AA publications then became a sister company to NP and went on to create legendary characters like Flash, Wonder Woman, and Green Lantern.
Because of the contributions of AA publications, we get to see these iconic heroes in the DC universe today.
AA publications lent these characters to NP in exchange for using their characters in their publications. They also published a lot of comics under the DC logo of Detective Comics to make more money as Detective Comics and Batman were (and still are) tremendous successes.
After some time, Donenfeld made Leibowitz partner at the AA publications, which made Gaines' and Donenfeld's relationship sour. Due to this, Gaines stopped using NP's characters and the DC logo in their publications.
After some time, Gaines' agreed to sell his share to Donenfeld, which meant Leibowitz and Donenfeld owned three prevalent publications (NAP, AA publications, and DC). They then changed the name to National Comic Publication, all three publications combined.
Since the formation of the Comic Code Authority, also known as CCA, in 1954, every publisher had to include major changes to their pieces, and NCP was one of them (marking the end of the golden age of comics).
Everything became less gory, less disturbing, and more conventional. One of the significant changes that NCP decided to stick to was bringing a new flash aboard, Barry Allen (marking the beginning of the silver age).
While NCP continued publishing classics like Green Lantern, they released a new version of the definitive Trinity, Batman, Superman, and Wonder Woman, for the silver age.
In 1965, Donendeld passed away, making his son Irwin in charge of the company. At that time, Irwin changed the name of the company again to National Periodical Publication or NPP.
In 1969, the company was purchased by Kinney National Company which had also purchased Warner Brothers in that same year. The company then separated its entertainment and non-entertainment entities, namely Warner Communications and National Kinney Corporations.
Over the years, with the creation of hundreds and hundreds of amazing comic books under its publication, NPP still flaunted the DC logo unofficially as a branding tool.

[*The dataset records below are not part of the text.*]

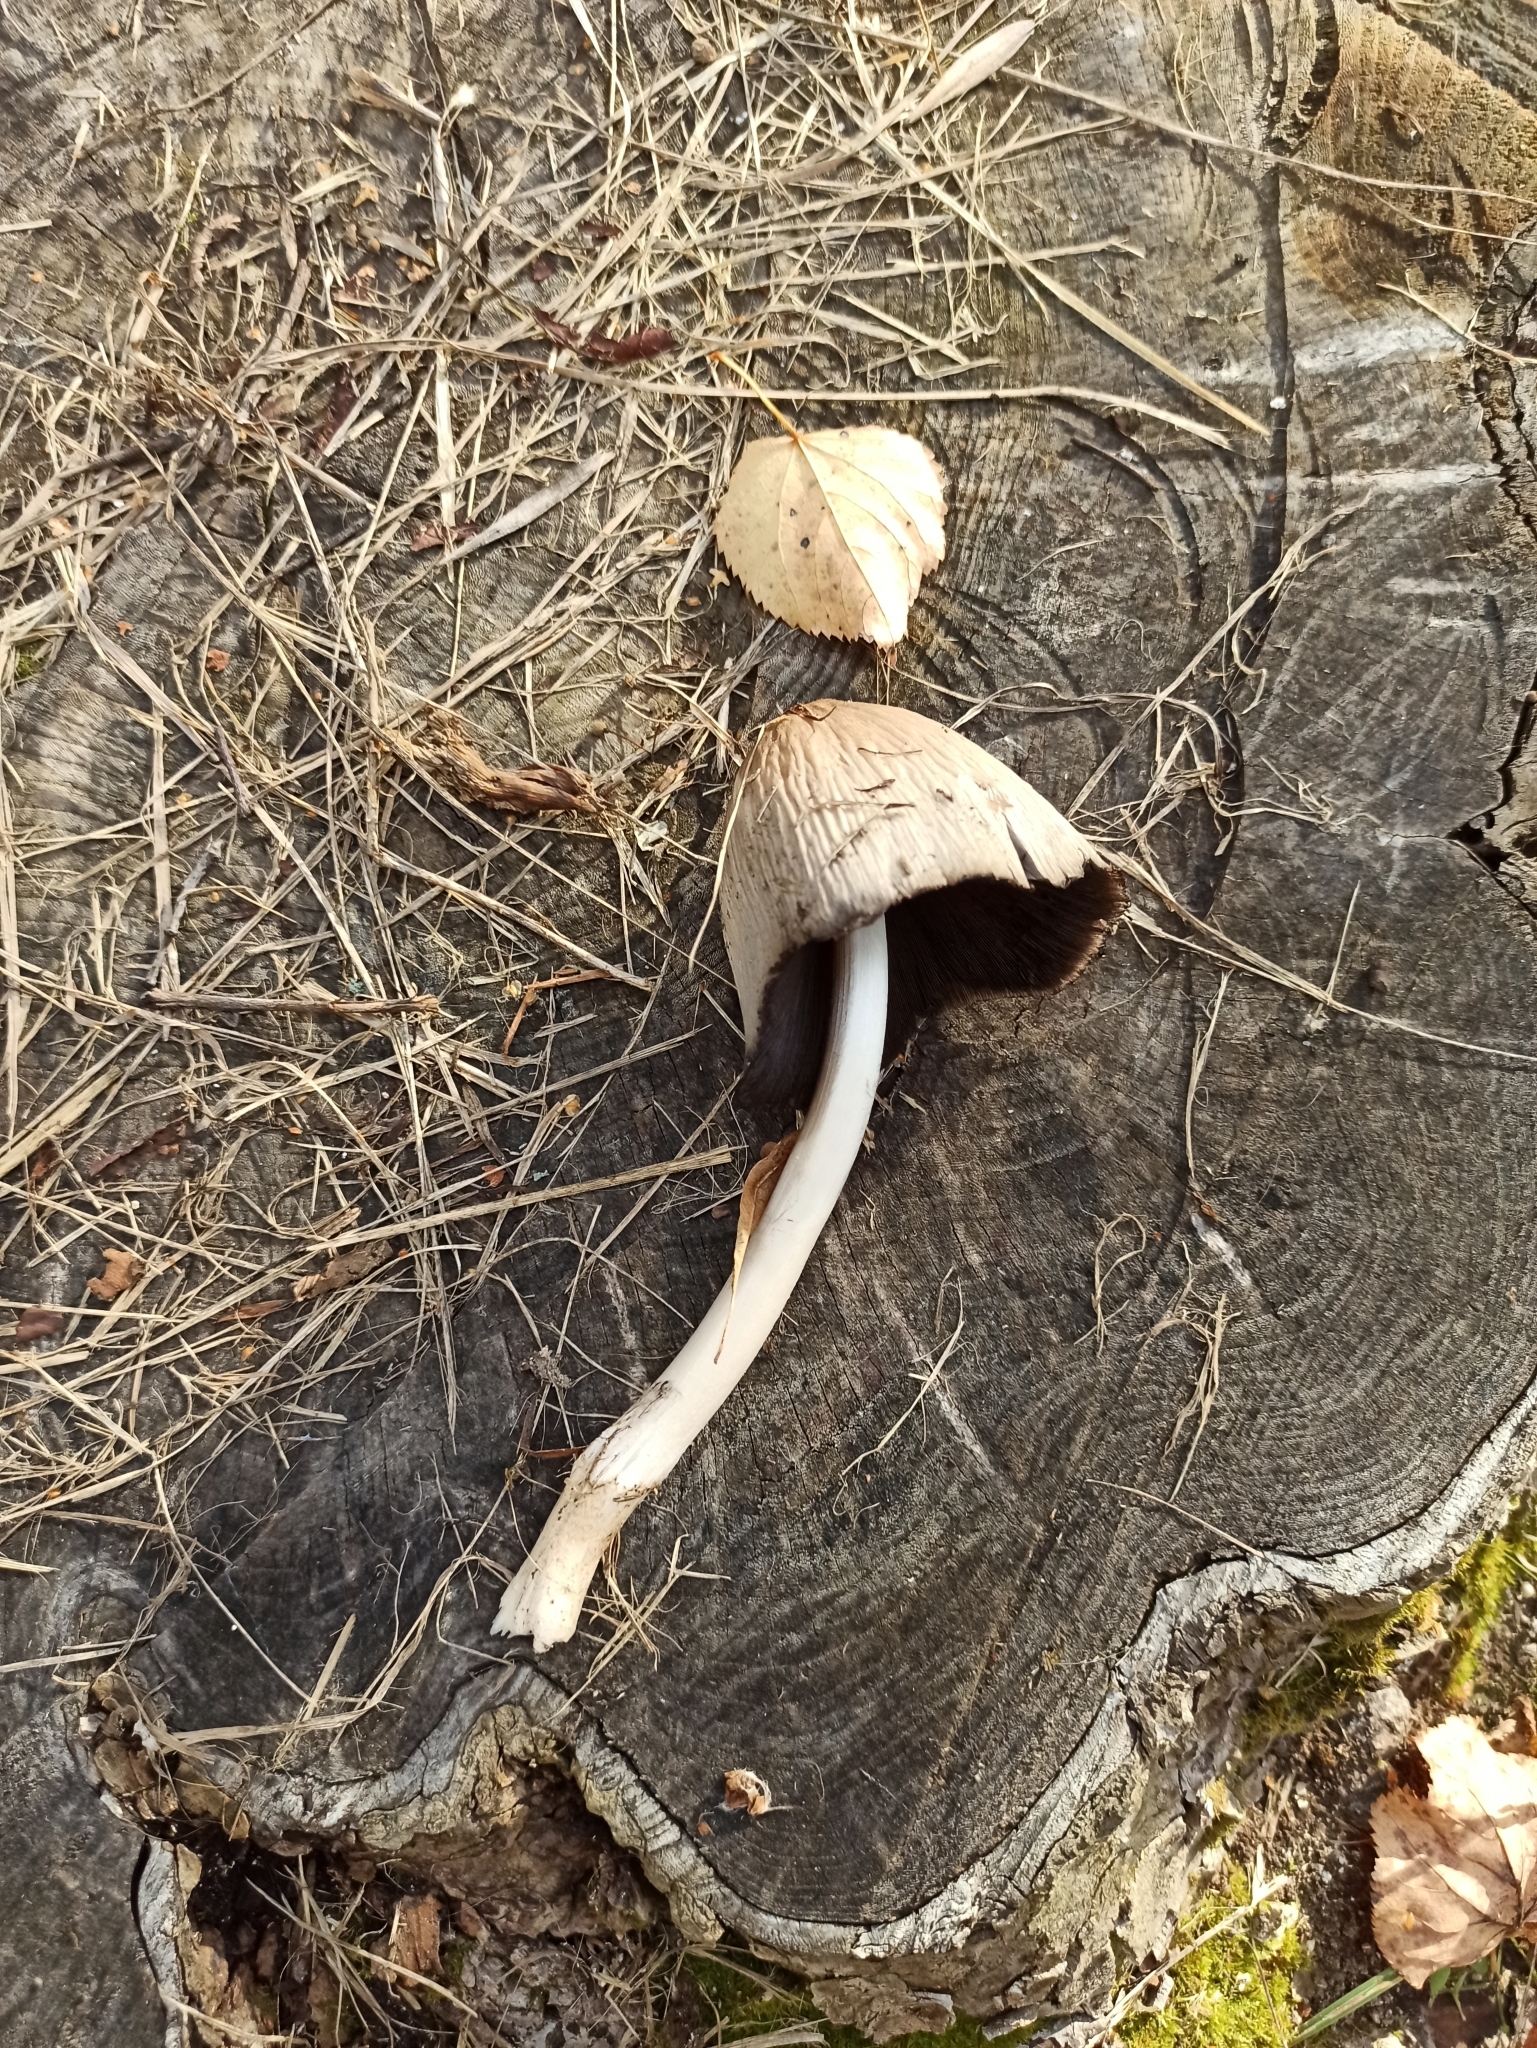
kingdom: Fungi
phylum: Basidiomycota
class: Agaricomycetes
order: Agaricales
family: Psathyrellaceae
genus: Coprinopsis
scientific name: Coprinopsis atramentaria
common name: Common ink-cap
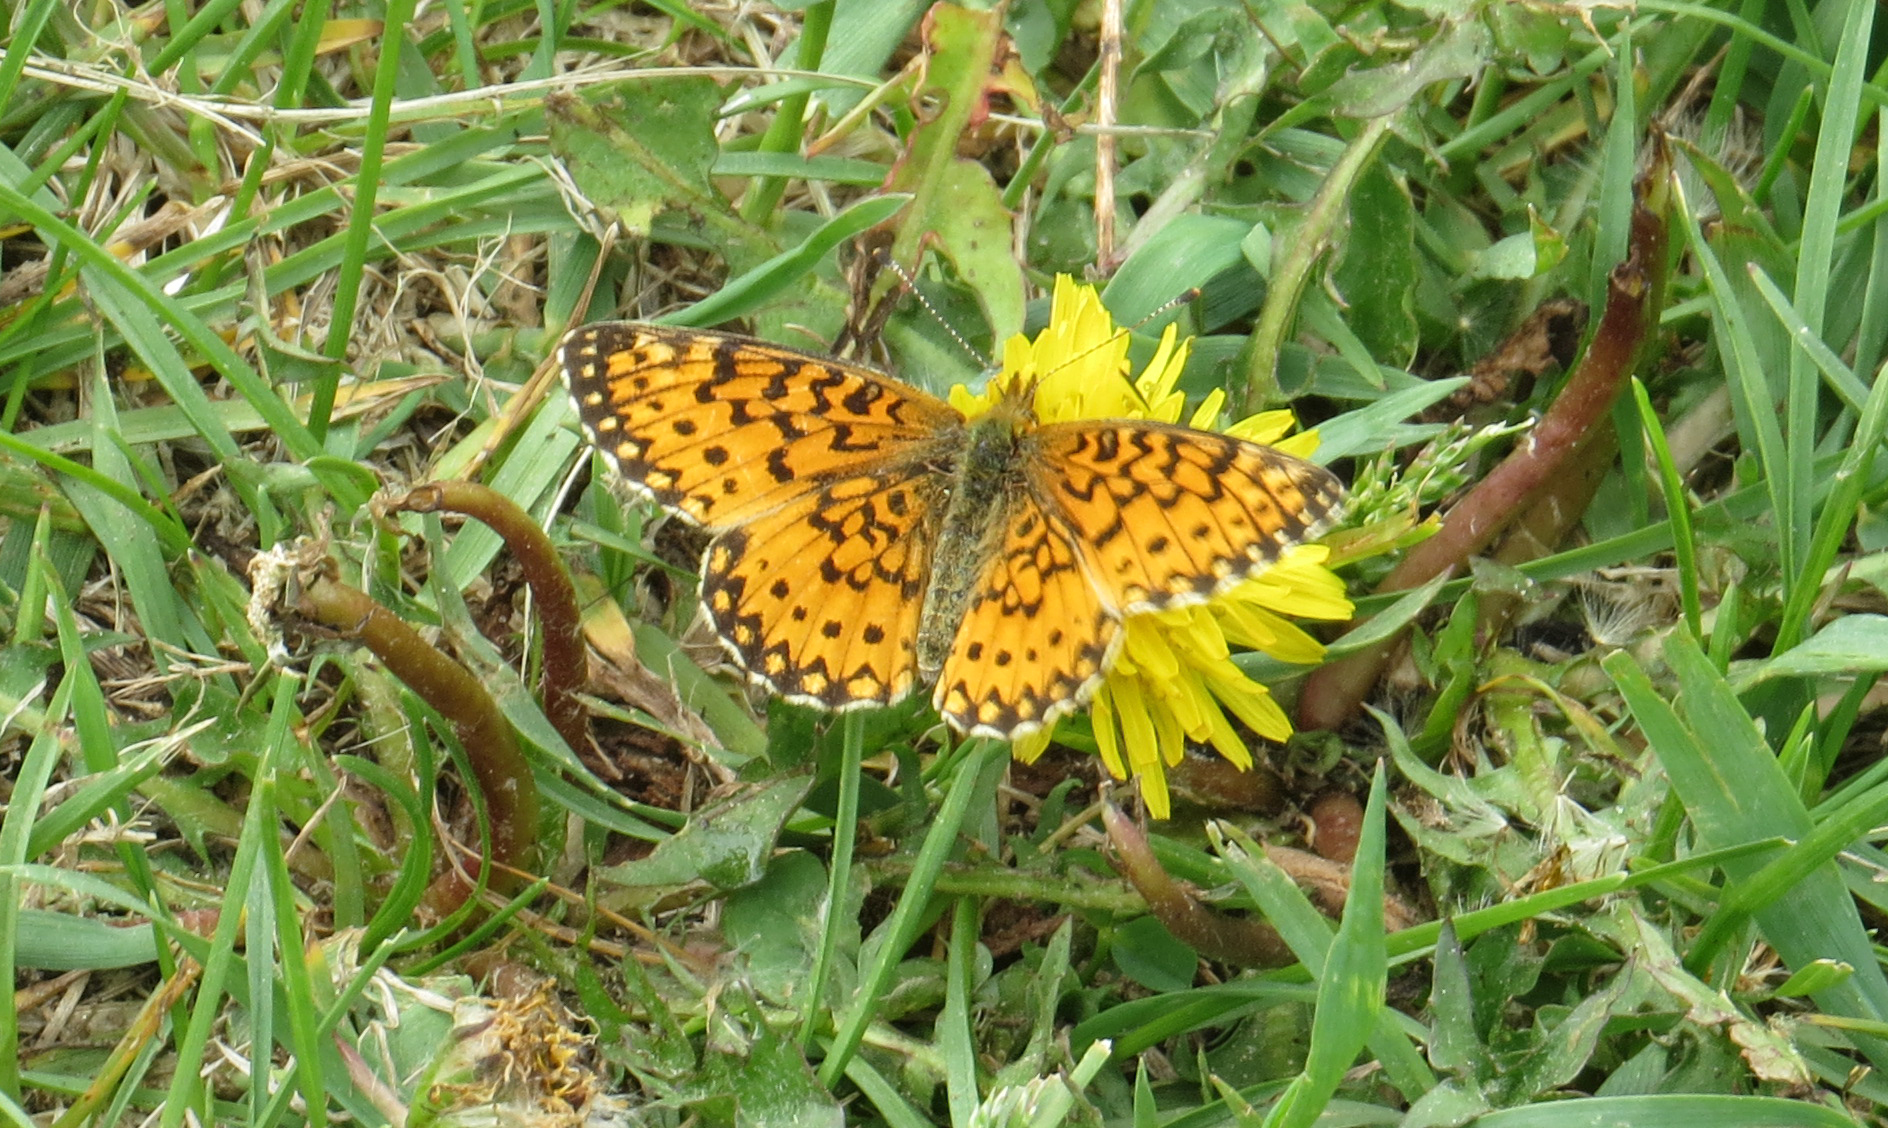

Finally, in 1976, Jeanette Conn was selected as an editor for the NPP comic books, and she changed the official name of the publication to DC Comics (at last).
DC symbolized the most significant hit of NPP, the Detective Comics, and it was time to celebrate its legacy. She also came up with a new logo which has been an inspiration for every logo change till now.
With the absolute success of her decisions, she was made the president and the editor-in-chief of DC Comics.
Conn's contributions to DC have made her one of the most integral parts of its success today. She's also known as the First Lady of comic books for her influence in the industry.
So, this is how it all came to be what it is now, the iconic comic publishing giant, DC Comics: the organization that has given us the characters that we inherently love and comics that we read, again and again.